The code editor will complain though if the function with the toggle parameter doesn't have a name in the code. At least mine does. I don't know Javascript enough, would it matter with this proposed workflow if I named that function?

It won't matter if a name is given, calling the outer function by object key name will trigger the enclosing function regardless. You can name it whatever you want.

Does it seem reasonable to use the names of the mod directories as the qualified name for the object keys?

Pamasich commented 6 months ago

Does it seem reasonable to use the names of the mod directories as the qualified name for the object keys?

I think that would be ideal. The keys need to be unique and the directory names are guaranteed to be unique.

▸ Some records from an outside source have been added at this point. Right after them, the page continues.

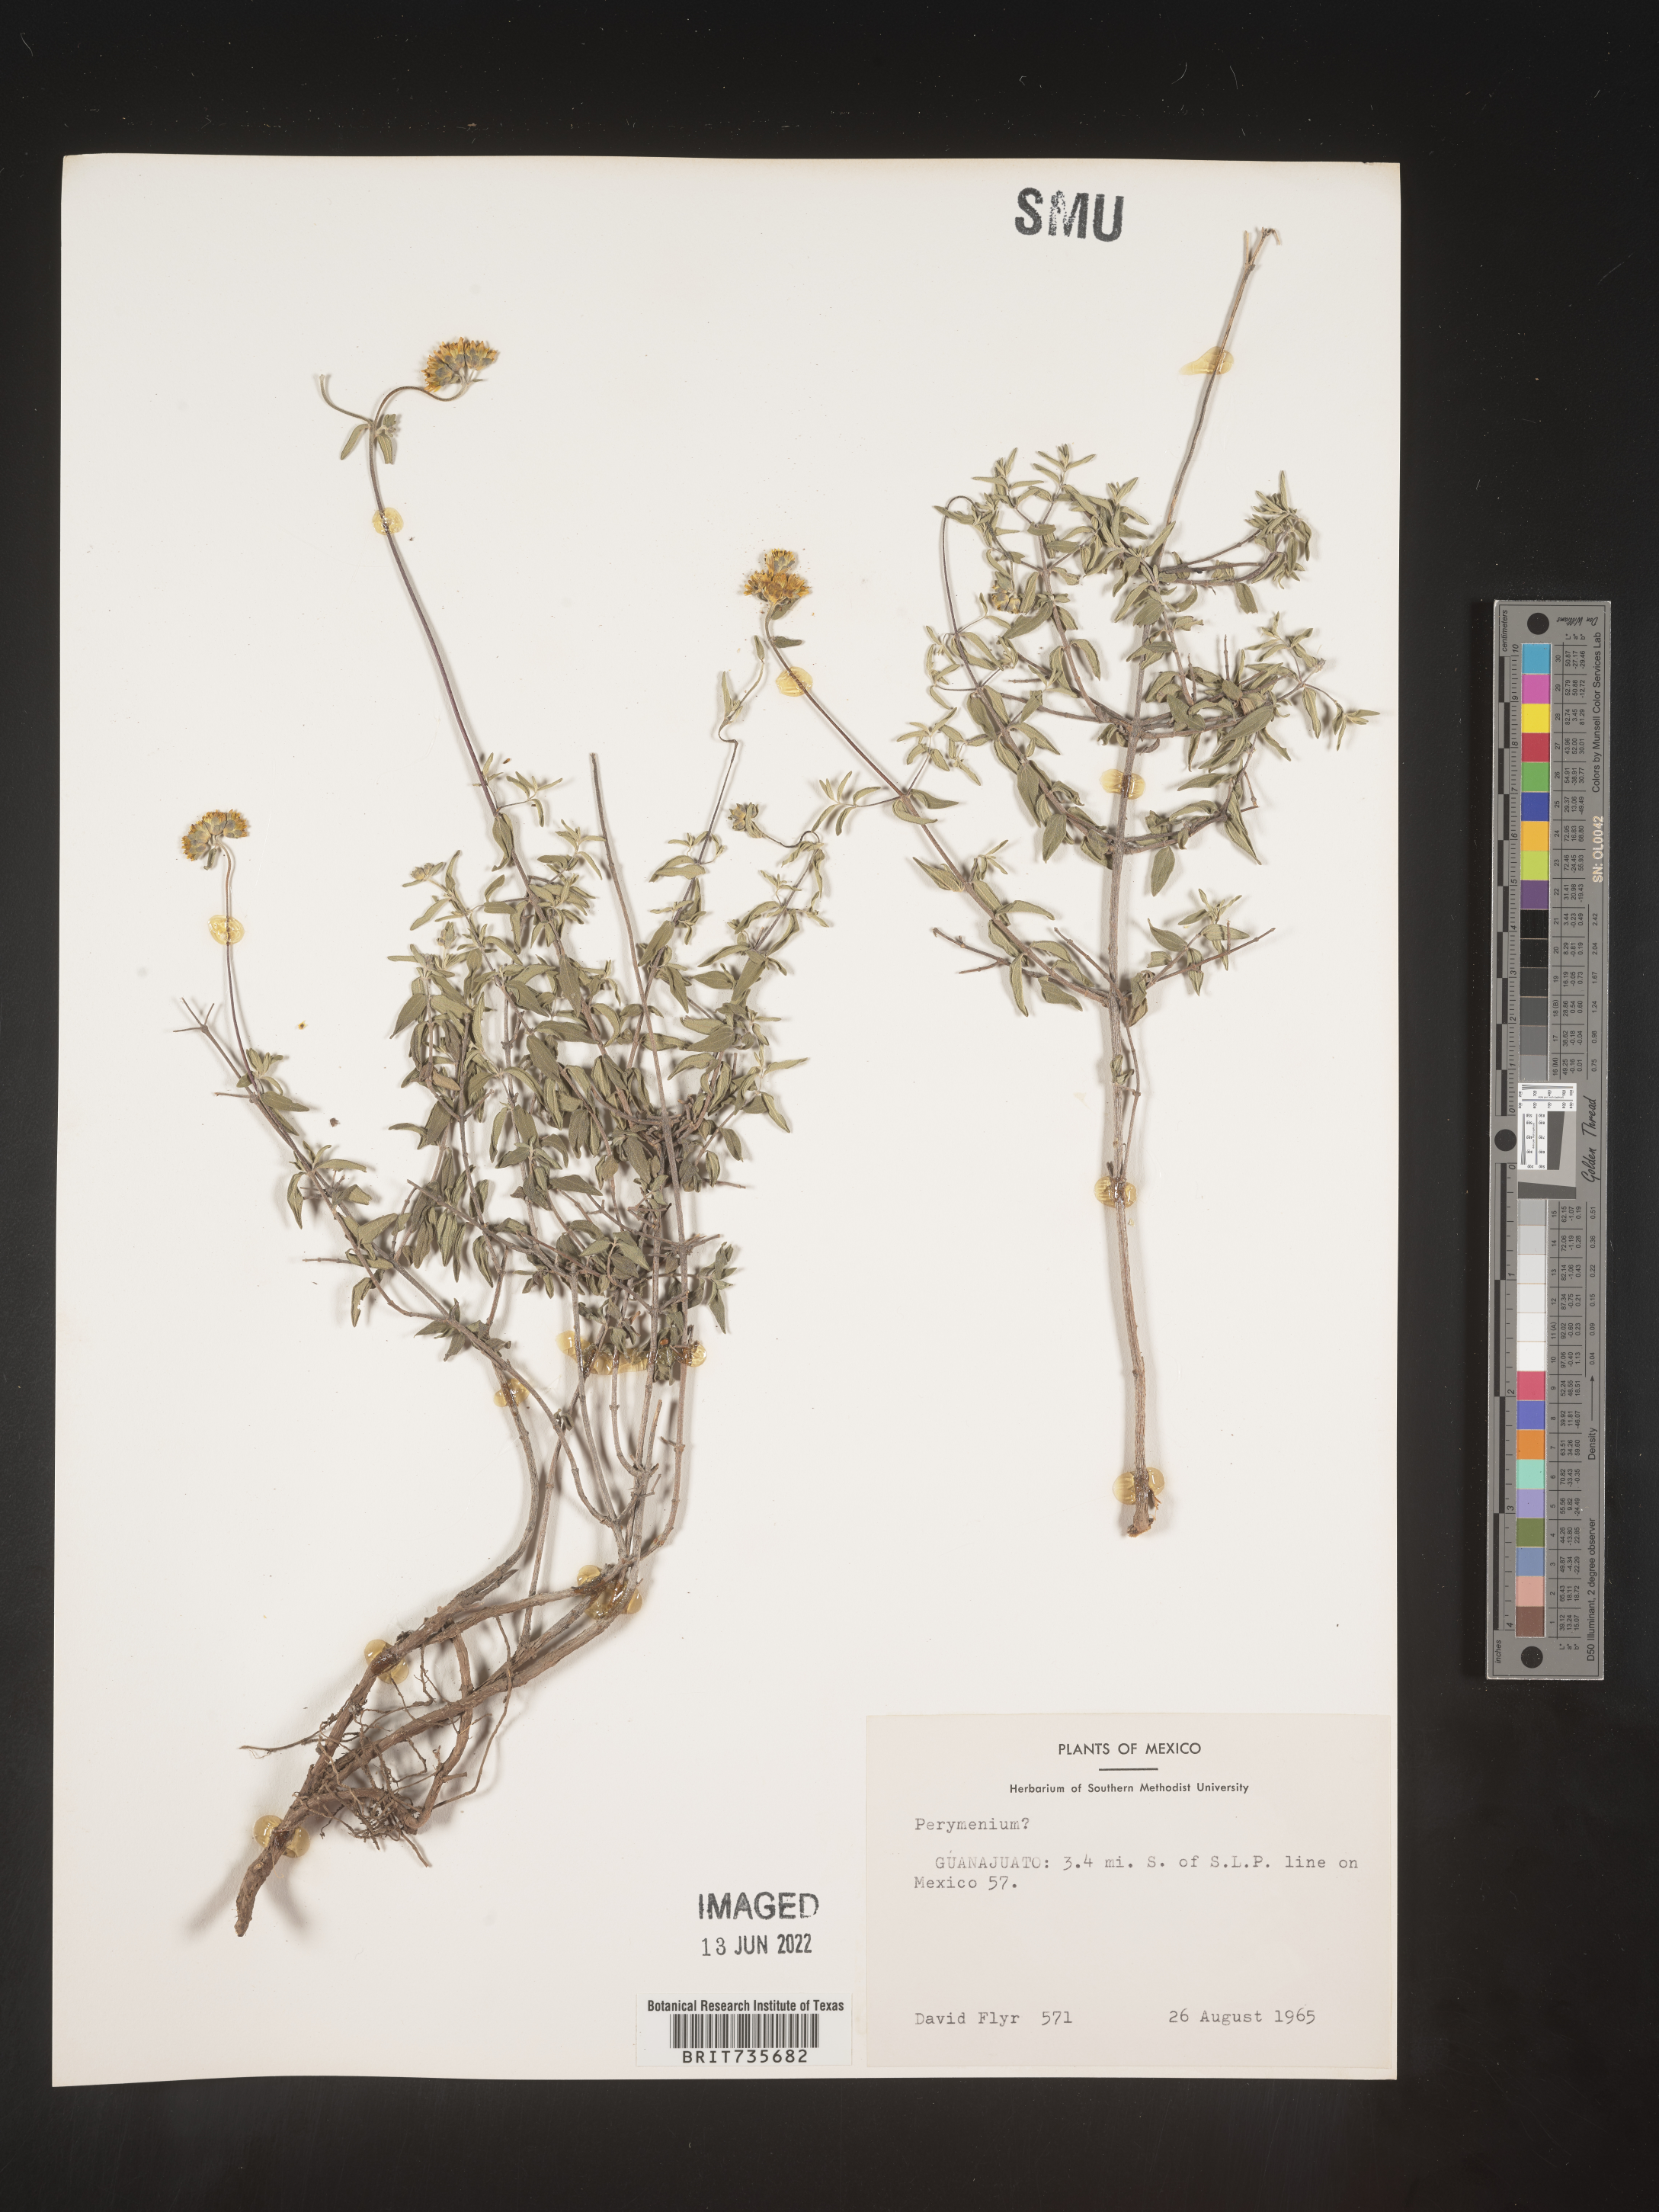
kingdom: Plantae
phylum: Tracheophyta
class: Magnoliopsida
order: Asterales
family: Asteraceae
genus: Perymenium
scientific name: Perymenium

aclist commented 6 months ago

Does it seem reasonable to use the names of the mod directories as the qualified name for the object keys?

I think that would be ideal. The keys need to be unique and the directory names are guaranteed to be unique.

Yes, we only need to check if incoming PRs are trying to use a pre-existing directory name for the mod name, but that should be almost impossible or highly unlikely.

aclist commented 5 months ago

I haven't yet thought of a programmatic way of excluding the outer function in a new mod from triggering no-unused-vars, nor do I know if this should be something that's done programmatically.